*** Opening of Provided text ***

Due to the way the [A]-[D] are encoded, there will never be more than two bits set in the category byte. Thus, by only allowing type [E] when there are three or more "common" bytes, using the category byte itself as the bitmask for type [E] does not cause any ambiguity.

Multiple compressed tile data blocks are concatenated and preceded by a word indicating the number of tiles.

Used in

Sample decoder

.define vram_ptr $DFC0          ; word: VRAM address
.define buffer $DFD0            ; 32-byte decompression buffer

; hl = dest
; ix = src
decompress:
  ld (vram_ptr),hl  ; cache VRAM address
  ld c,(ix)      ; bc = number of tiles
  inc ix
  ld b,(ix)
  inc ix

_DecompressTile:
  push bc        ; save number of tiles
    ld b,$04     ; count 4 bitplanes
    ld de,buffer ; write to de
    ld c,(ix)    ; c = encoding information for 4 bitplanes
    inc ix

_DecompressBitplane:
    rlc c        ; %0x = all bits either 0 or 1
    jr nc,_AllTheSame
    rlc c        ; %11 = raw data
    jr c,_RawData

_Compressed:
    ld a,(ix)    ; get method byte
    inc ix

    ex de,hl     ; get bitplane, if it's referring to one
    ld d,a
    and $03
    add a,a      ; calculate address of that bitplane
    add a,a      ; = buffer + bitplane * 8
    add a,a
    ld e,a
    ld a,d       ; get method byte back
    ld d,$00
    ld iy,buffer
    add iy,de    ; now iy points to the referred to bitplane
    ex de,hl

    ; now check the method byte
    cp $03       ; %000000pp
    jr c,_DuplicateBitplane
    cp $10
    jr c,_CommonValue
    cp $13       ; %000100pp
    jr c,_DuplicateBitplaneInvert
    cp $20
    jr c,_CommonValue
    cp $23       ; %001000pp
    jr c,_DuplicateBitplanePartial
    cp $40
    jr c,_CommonValue
    cp $43       ; %010000pp
    jr c,_DuplicateBitplanePartialInvert
    ; fall through

_CommonValue:
    ld h,a       ; h = bitmask
    ld l,(ix)    ; l = common value
    inc ix
    jr _OutputCommonValue

_RawData:
    ld h,$00     ; empty bitmask; no common value
    jr _OutputCommonValue

_AllTheSame:
    rlc c        ; get next bit into carry
    sbc a,a      ; will make $00 if carry = 0, $ff if it's 1
    ld l,a       ; that's the common value
    ld h,$ff     ; full bitmask
    ; fall through

_OutputCommonValue:
    push bc
      ld b,8     ; loop counter
-:    ld a,l     ; get common value
      rlc h      ; get bit out of bitmask
      jr c,+     ; if 1, use the common value
      ld a,(ix)  ; else get it from (ix++)

*** Close of Provided text ***
*** Opening of Recorded data ***

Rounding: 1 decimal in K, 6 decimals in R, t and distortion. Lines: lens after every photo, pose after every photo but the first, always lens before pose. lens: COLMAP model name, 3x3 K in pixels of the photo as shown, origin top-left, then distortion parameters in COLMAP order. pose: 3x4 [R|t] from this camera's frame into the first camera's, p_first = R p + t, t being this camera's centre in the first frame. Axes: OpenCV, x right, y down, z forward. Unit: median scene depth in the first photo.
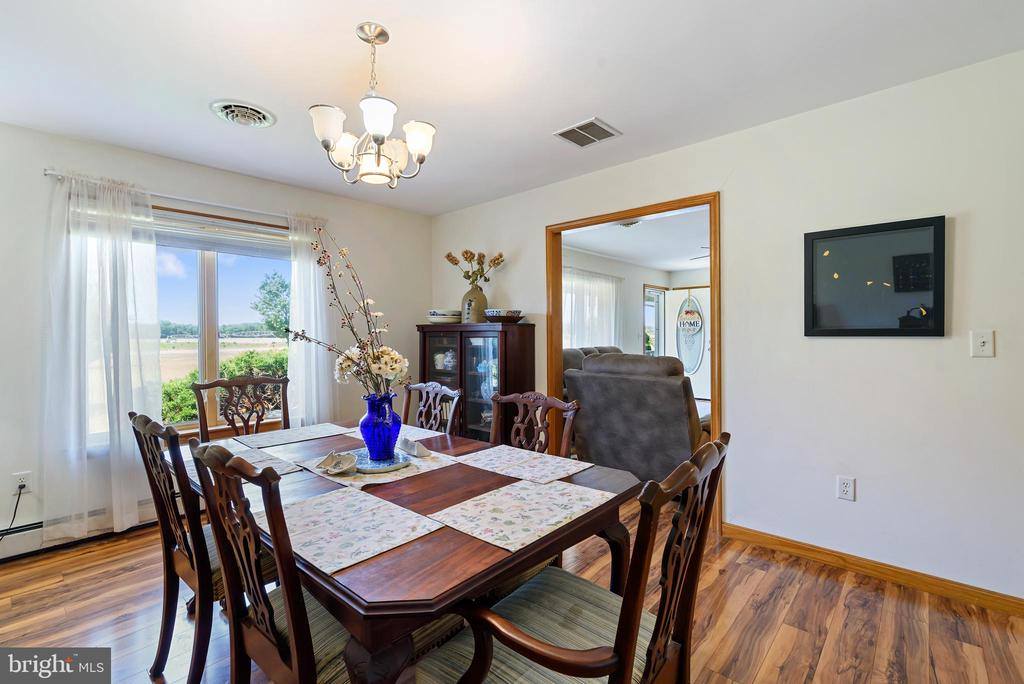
lens RADIAL K [[457.6, 0, 512.1], [0, 457.6, 336.7], [0, 0, 1]] dist [-0.001960, -0.001104]
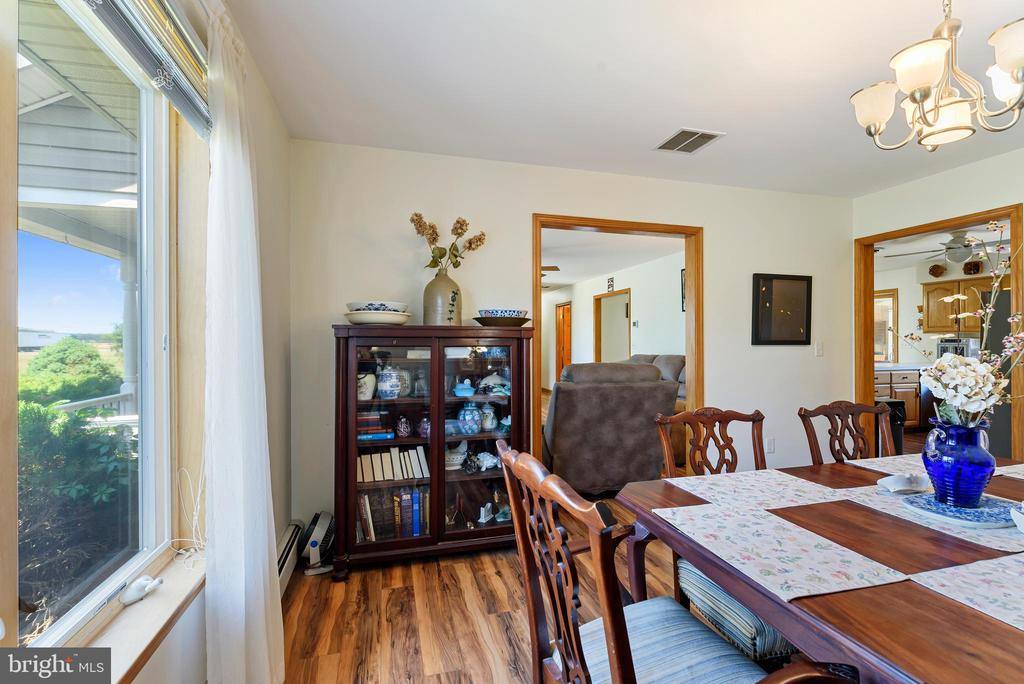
lens RADIAL K [[457.6, 0, 501.1], [0, 457.6, 340.1], [0, 0, 1]] dist [-0.001960, -0.001104]
pose [[0.541447, 0.011571, 0.840655, -0.727160], [0.000251, 0.999903, -0.013925, 0.001845], [-0.840735, 0.007750, 0.541392, 0.660862]]
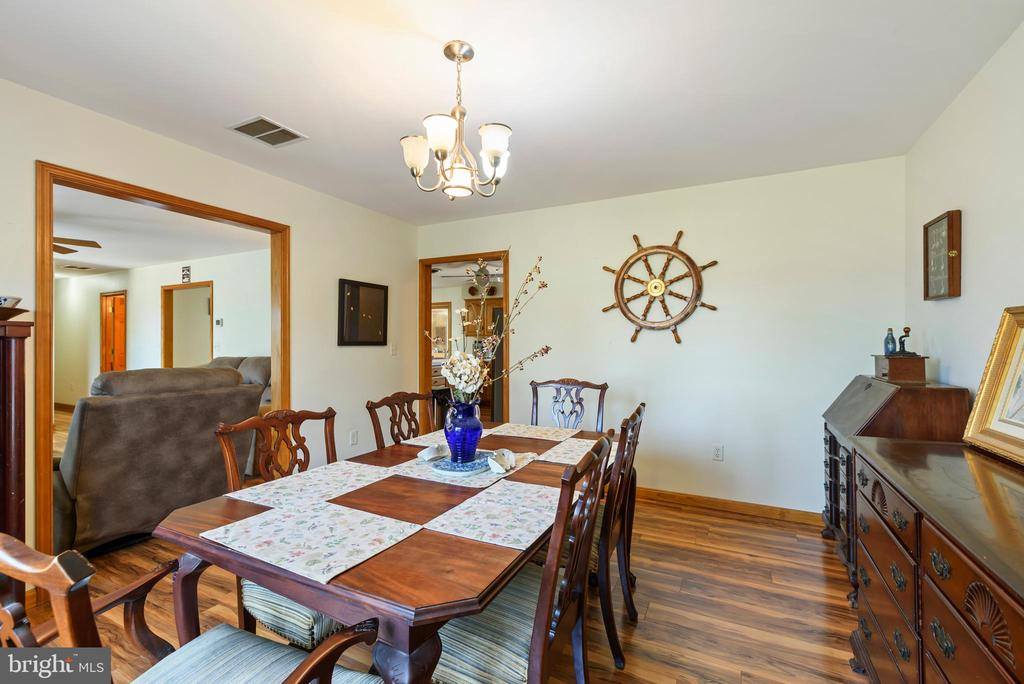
lens RADIAL K [[457.6, 0, 514.3], [0, 457.6, 340.8], [0, 0, 1]] dist [-0.001960, -0.001104]
pose [[-0.269221, 0.012734, 0.962994, -0.721772], [0.007588, 0.999910, -0.011101, 0.002110], [-0.963049, 0.004319, -0.269293, 0.628438]]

*** Close of Recorded data ***

## [Prompt A]
Write out the stretch of the tile decompression text from "Due to the way" through "cause any ambiguity.".
## [Prompt B]
According to the tile decompression text, is each statement true? Answer yes or no for each, quoting the words that decide it. (i) The category byte never has more than two bits set. (ii) The decompression buffer holds 64 bytes. (iii) Concatenated compressed tile data blocks are preceded by a word giving the number of tiles.
## [Prompt C]
In the tile decompression text, at what address is vram_ptr defined?
Base every answer on the tile decompression text alone.

## [Final answer A]
Due to the way the [A]-[D] are encoded, there will never be more than two bits set in the category byte. Thus, by only allowing type [E] when there are three or more "common" bytes, using the category byte itself as the bitmask for type [E] does not cause any ambiguity.

## [Final answer B]
(i) Yes: "there will never be more than two bits set in the category byte"
(ii) No: "32-byte decompression buffer"
(iii) Yes: "Multiple compressed tile data blocks are concatenated and preceded by a word indicating the number of tiles."

## [Final answer C]
$DFC0